Top of Records provided
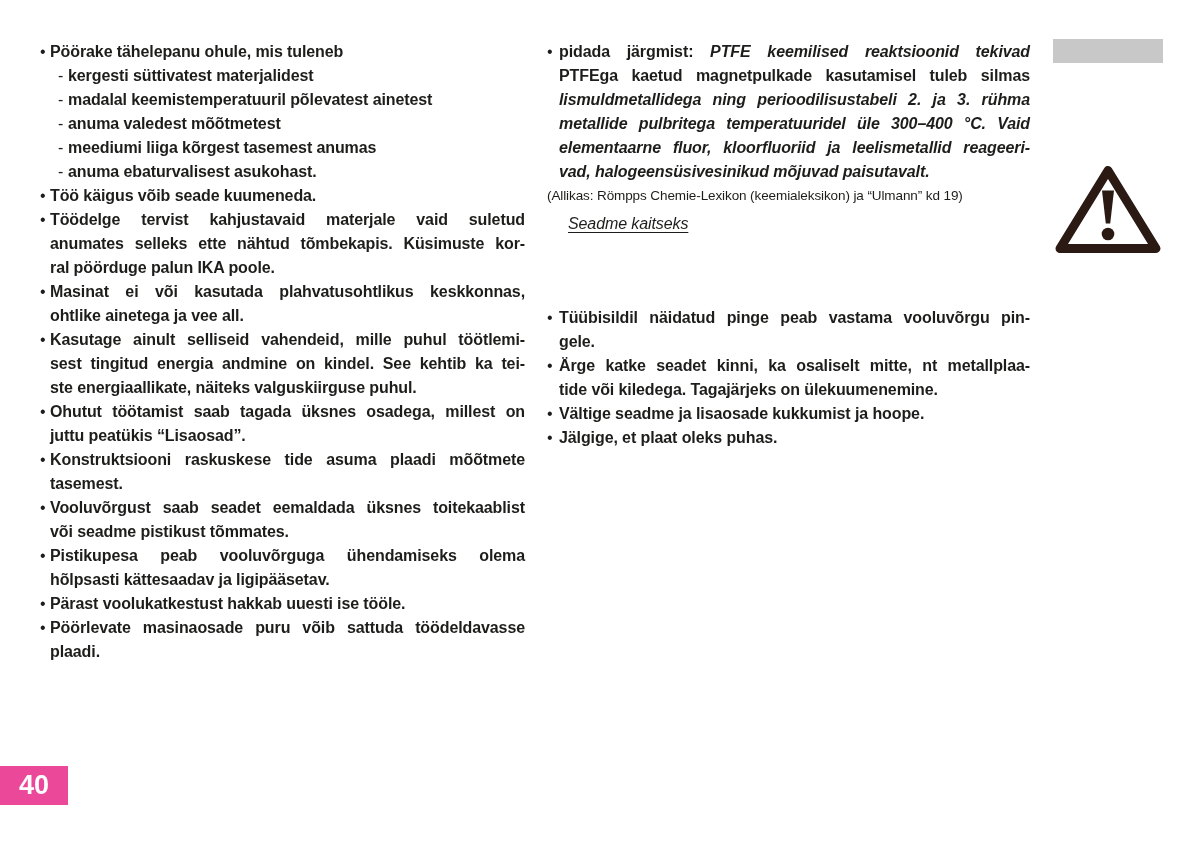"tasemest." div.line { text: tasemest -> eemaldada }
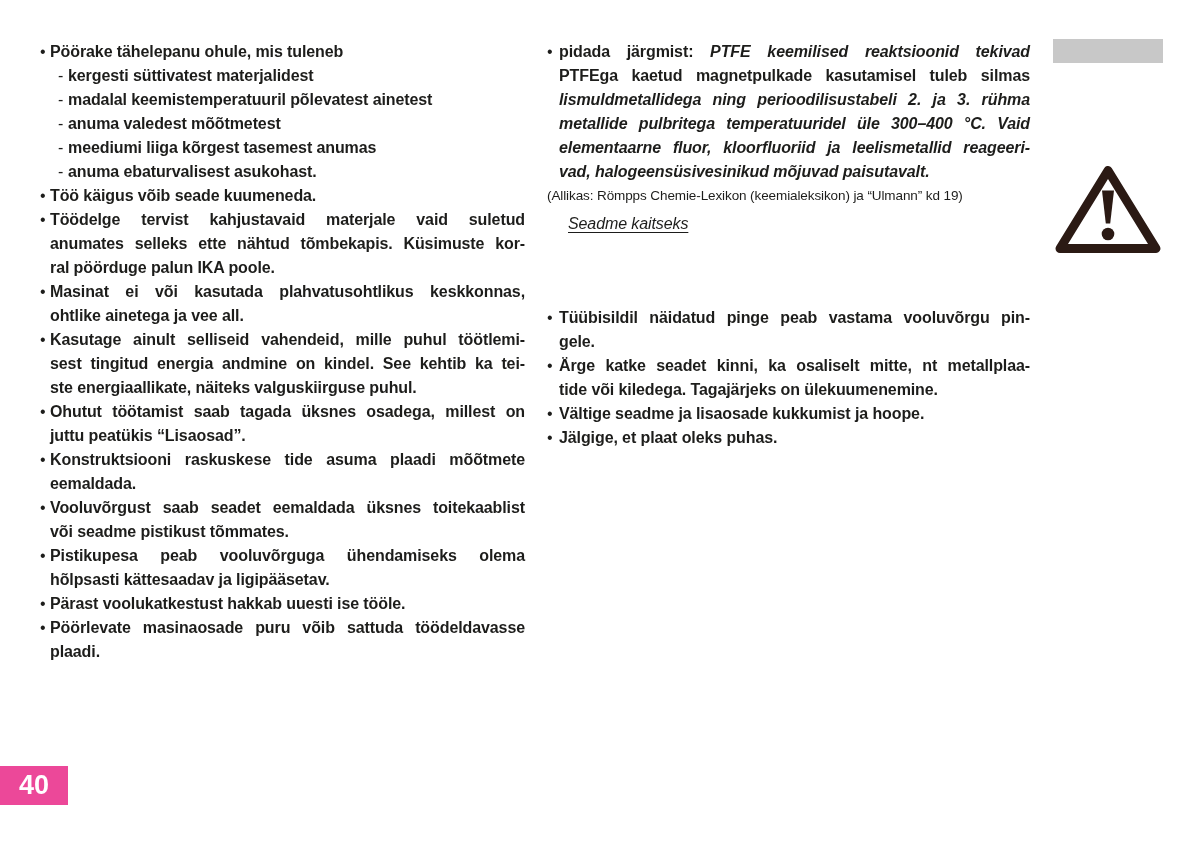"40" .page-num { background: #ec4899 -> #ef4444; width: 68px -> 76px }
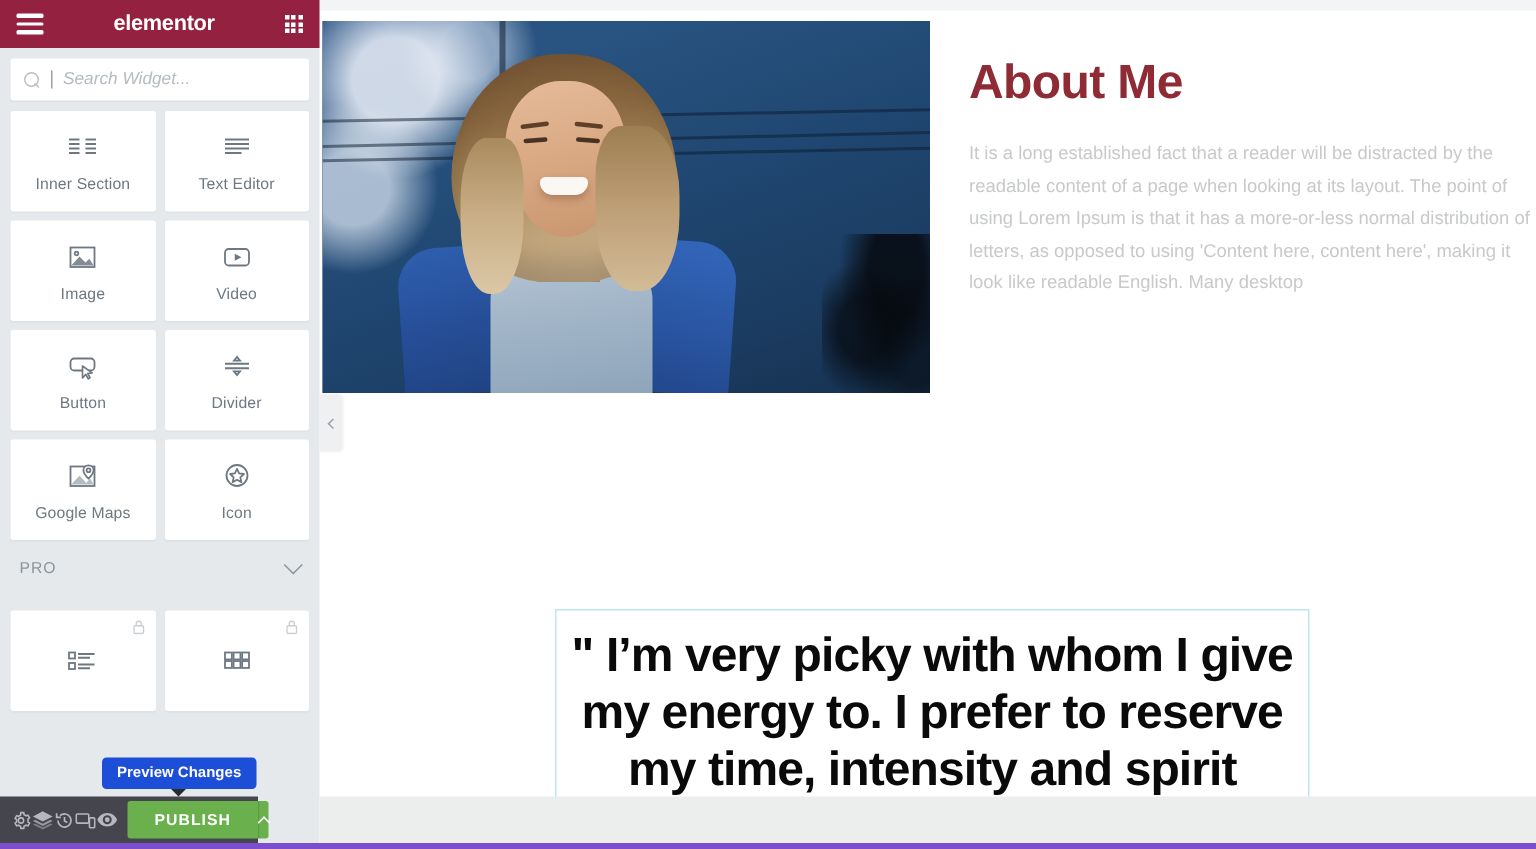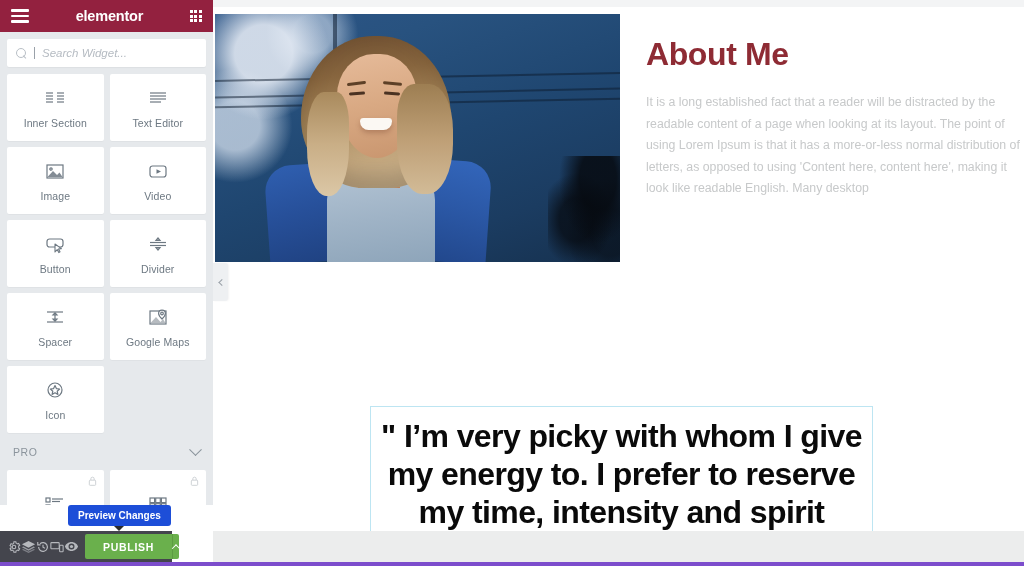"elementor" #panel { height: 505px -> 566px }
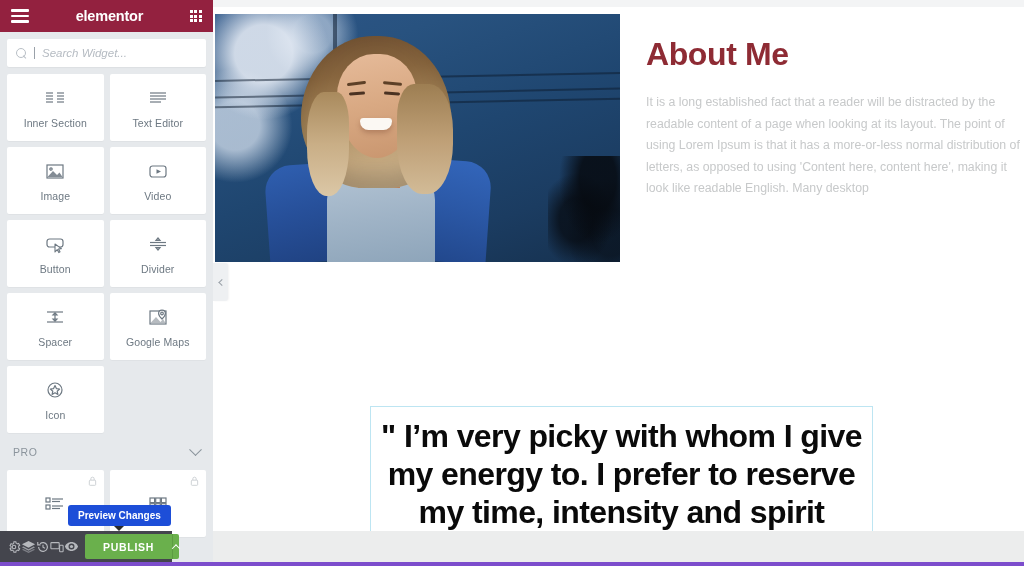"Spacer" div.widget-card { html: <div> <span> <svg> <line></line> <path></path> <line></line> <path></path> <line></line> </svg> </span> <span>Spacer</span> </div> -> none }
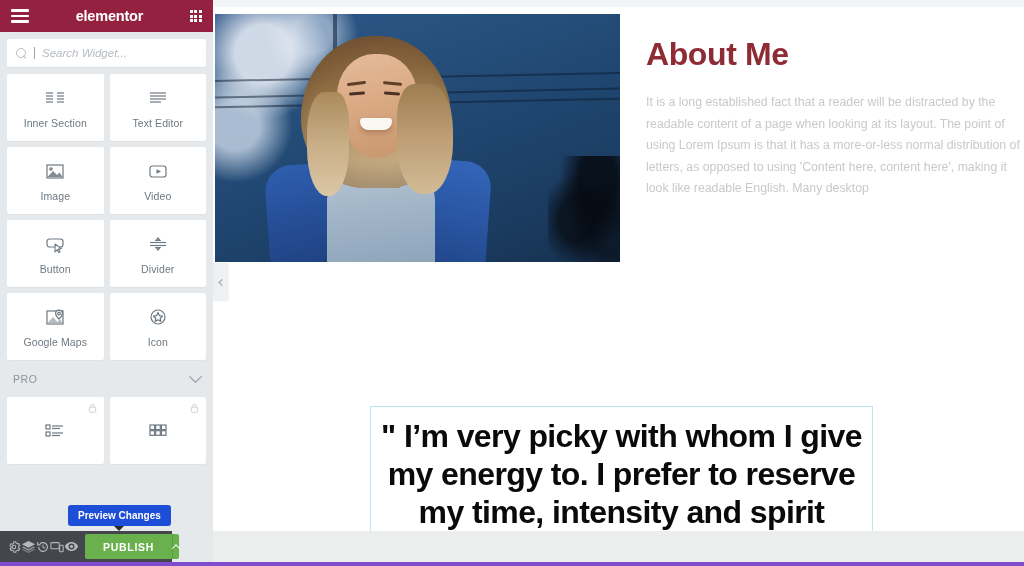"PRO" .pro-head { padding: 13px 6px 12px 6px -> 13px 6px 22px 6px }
Bottom of Records provided
> [Task] The expected result is every record above, word for word, with no pictures in it.

> [Written response]
"tasemest." div.line { text: tasemest -> eemaldada }
"40" .page-num { background: #ec4899 -> #ef4444; width: 68px -> 76px }
"elementor" #panel { height: 505px -> 566px }
"Spacer" div.widget-card { html: <div> <span> <svg> <line></line> <path></path> <line></line> <path></path> <line></line> </svg> </span> <span>Spacer</span> </div> -> none }
"PRO" .pro-head { padding: 13px 6px 12px 6px -> 13px 6px 22px 6px }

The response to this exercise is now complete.